◆ Exercise task 1 ◆
In the passage on Value of Information, who first defined the concept in the context of business decisions?
◆ Exercise task 2 ◆
Go on with the passage on Value of Information, starting after its final sentence.

# Chapter 3 Value of Data Analytics in Field Development Project (VOI Analysis)

## 3.1 Background

The concept of Value of Information (VOI) first was used in Oil&Gas industry in making decision related for drilling the reservoir(Grayson 1960). This concept originally comes from Decision Analysis (DA) community . (Schlaifer 1959) first defined the concept of Value of Information in the context of business decisions. More recently, (Bratvold et al. 2009) provided the overview the application and future recommendation of applying VOI analysis in the oil and gas industry. (Eidsvik, Mukerji, and Bhattacharjya 2015) has provided the overview of the use cases of the VOI in the earth science applications. According to the (Bratvold et al. 2009) any information gathering is concerned with two fundamental uncertainties,

1. The uncertainties we hope to learn about it,but can not directly observe it
2. The test result, which we refer to as the observable event

Genteelly, in this discussion (as well in the included codes), we denote the x to the distinction of the interest and y denote the observable distinctions.

◆ Data entries ◆
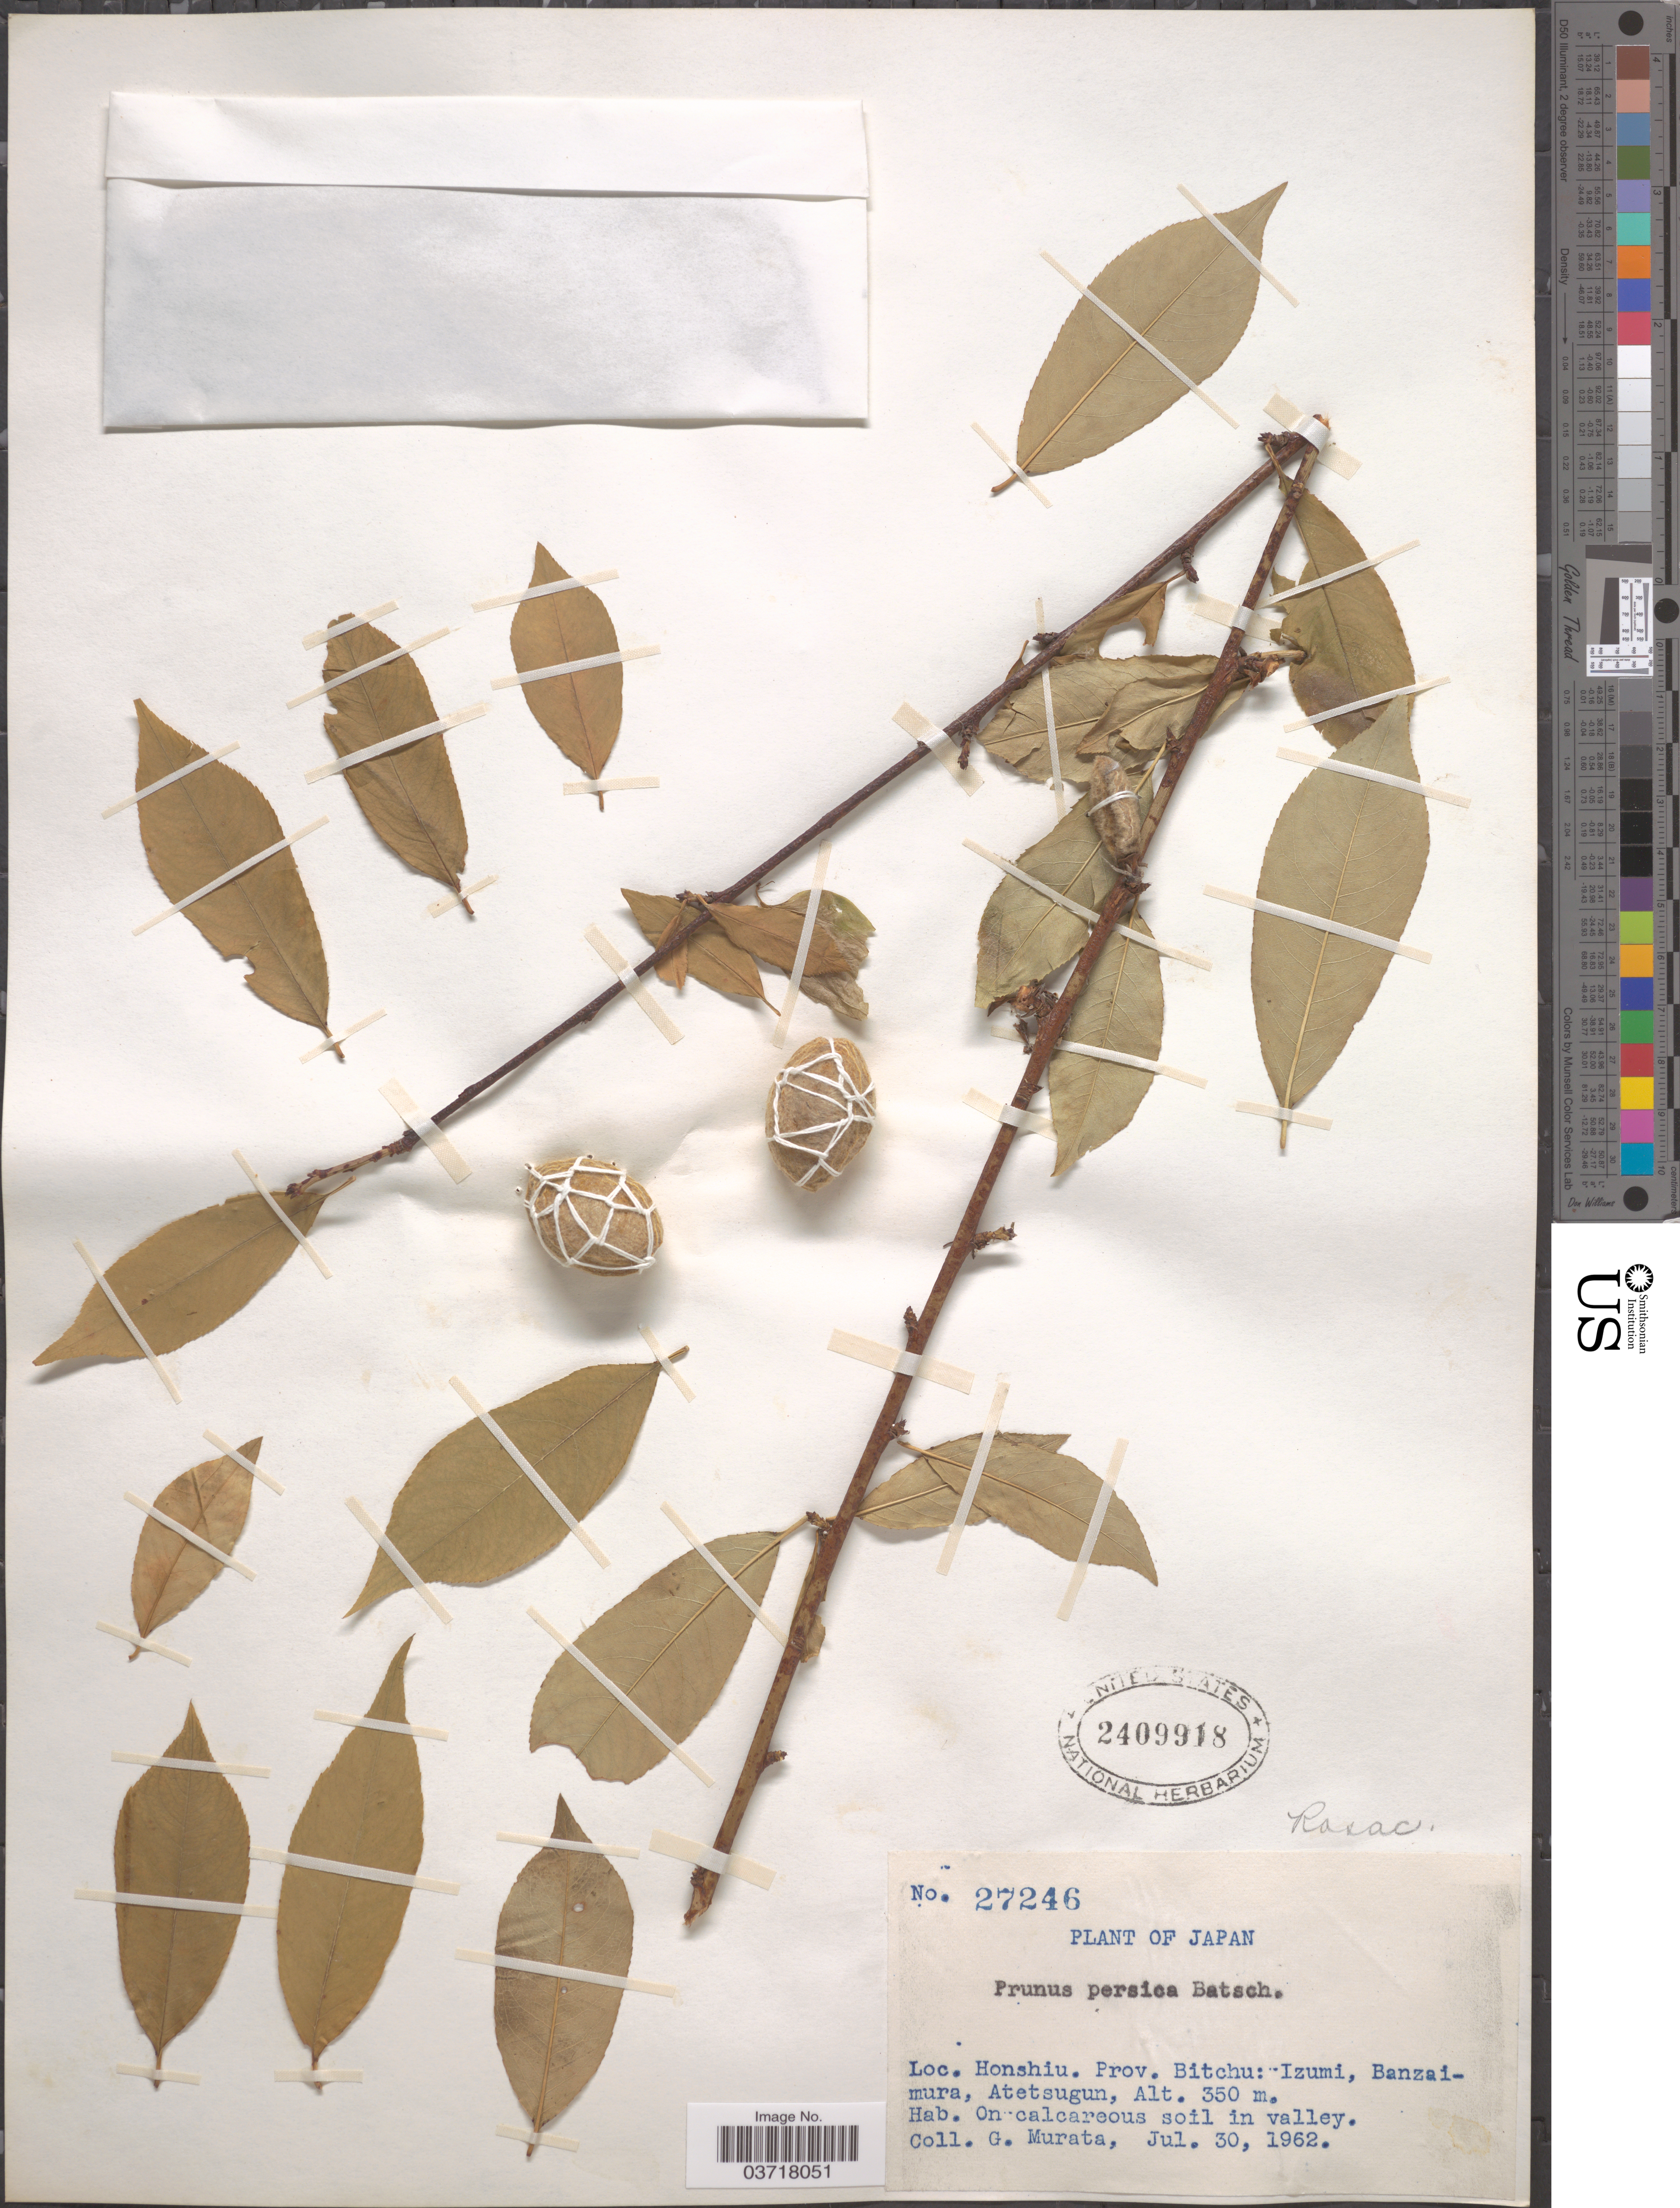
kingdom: Plantae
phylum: Tracheophyta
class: Magnoliopsida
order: Rosales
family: Rosaceae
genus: Prunus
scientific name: Prunus persica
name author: (L.) Batsch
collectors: G. Murata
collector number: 27246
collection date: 1962-07-30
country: Japan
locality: Honshiu. Prov. Bitchu: Izumi, Banzaimura, Atetsugun.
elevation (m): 350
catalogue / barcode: US 2409918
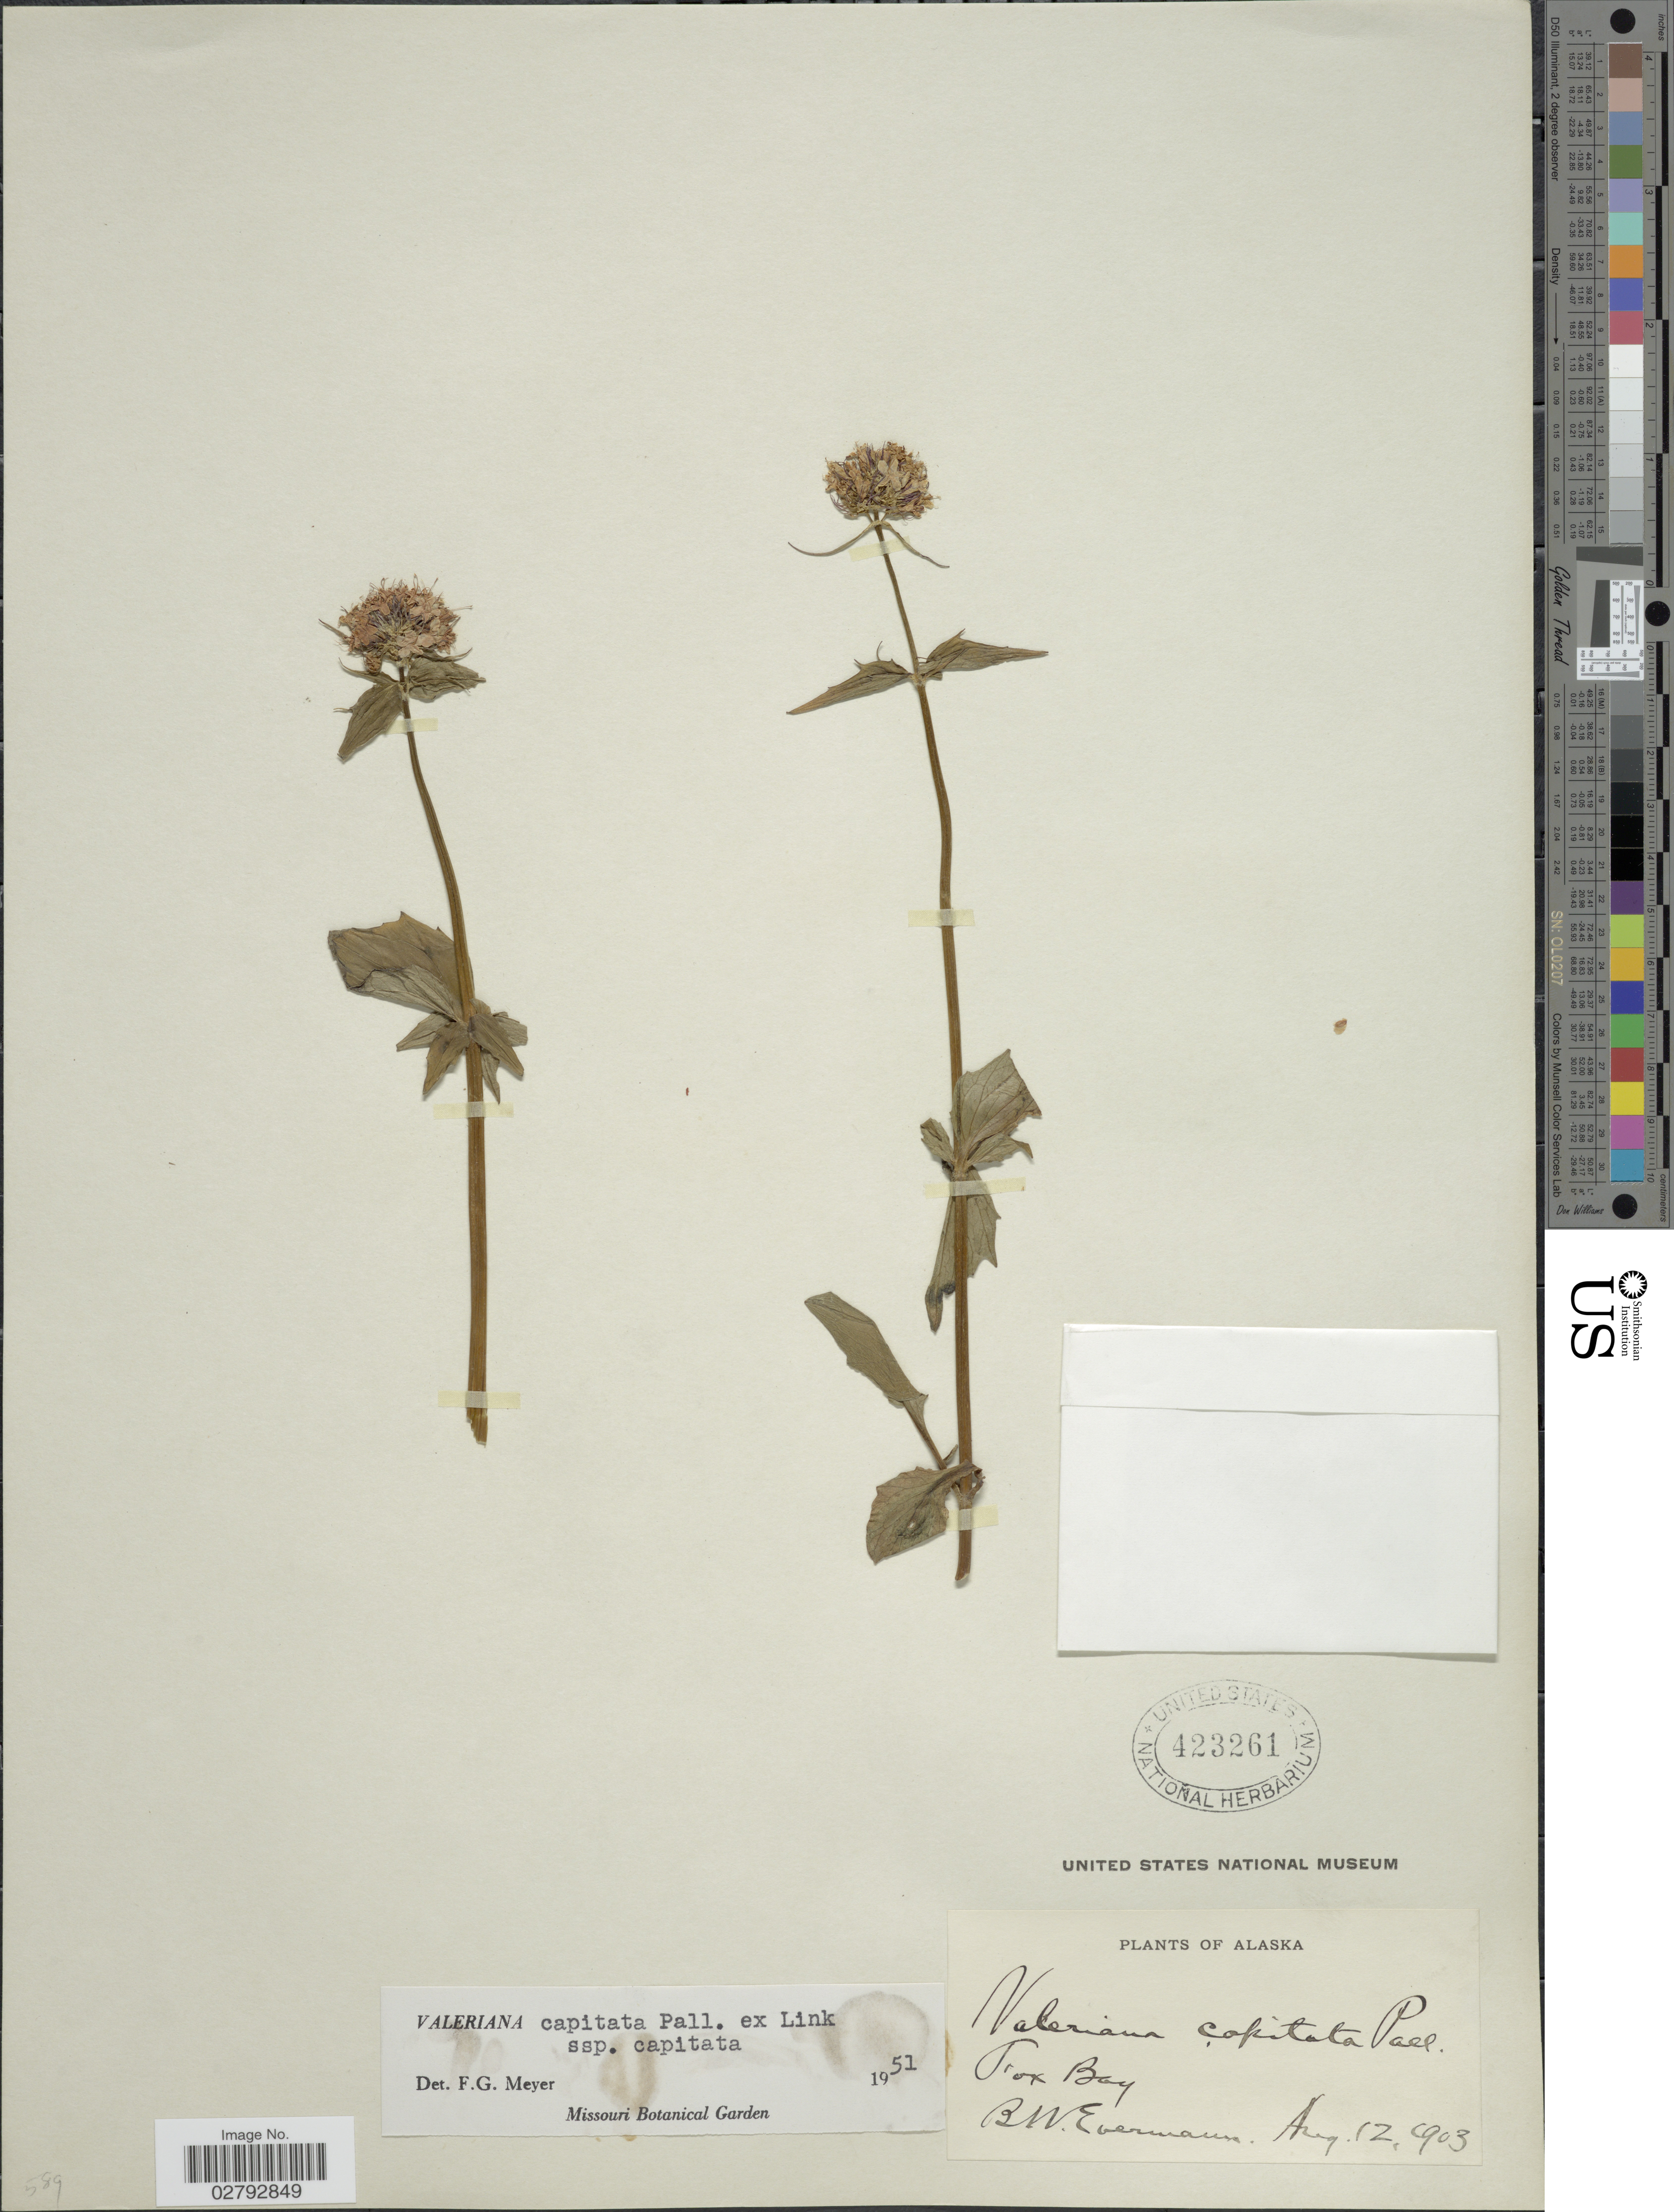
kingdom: Plantae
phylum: Tracheophyta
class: Magnoliopsida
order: Dipsacales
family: Caprifoliaceae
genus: Valeriana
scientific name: Valeriana capitata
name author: Link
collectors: B. W. Evermann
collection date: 1903-08-12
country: United States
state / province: Alaska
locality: Fox Bay.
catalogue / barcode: US 423261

◆ Task answer 1 ◆
Schlaifer, in 1959.

◆ Task answer 2 ◆
The VOI is the defined as the "maximum value the decision maker should pay for additional information gathering regarding to the distinction of interest (x), and is defined as the below,(considering the risk neutral case):

Here, the EV means the Expected Value of the Decision. For example, for this particular context of decision making (Figure 3.1), assuming the three outcomes, the Value of Information can be shown mathematically as the Equation 6.2:

$$$VOI = \sum_{j=1}^{N} P(z_{j}).max(\sum_{i=1}^{N} P(x_{i}|z_{j})x_{i},v) - max(\sum_{i=1}^{N} P(x_{i})x_{i},v) \tag{3.1}$$$

Where,

• D_k: denotes alternative k for a decision,
• x_i denotes realization i of payoff,
• z_j denotes realization j of information signal (a test result),
• P(x_i) is the probability of payoff x_i before gathering information z_j (i.e., P(x_i) denotes the prior),
• P(x_i|z_j) is the conditional probability of payoff x_i given information signal z_j (i.e., P(x_i|z_j) denotes the posterior),
• and P(z_j) is the marginal probability of information signal z_j (i.e., P(z_i) denotes the preposterior).

VOI analysis, helps us in providing the framework to distinguish the constructive than wasteful information gathering process. Considering six dimension of the high-quality decision making (Figure 3.2), it could be considered that the ML developed in the previous chapter, work as information with updating our prior belief regarding decision to develop (start drilling) the field or walk away from the development.

This decision considering the three possible outcomes Low, Medium, High (In the term of the it’s NPV value that again depends on well locations and injection scenarios) can be depicted in the Figure 3.3 . In this case the decision maker has two decision to make, whether to drill or walk away(It was considered the walking away the decisions no cost to the decision maker in this case.)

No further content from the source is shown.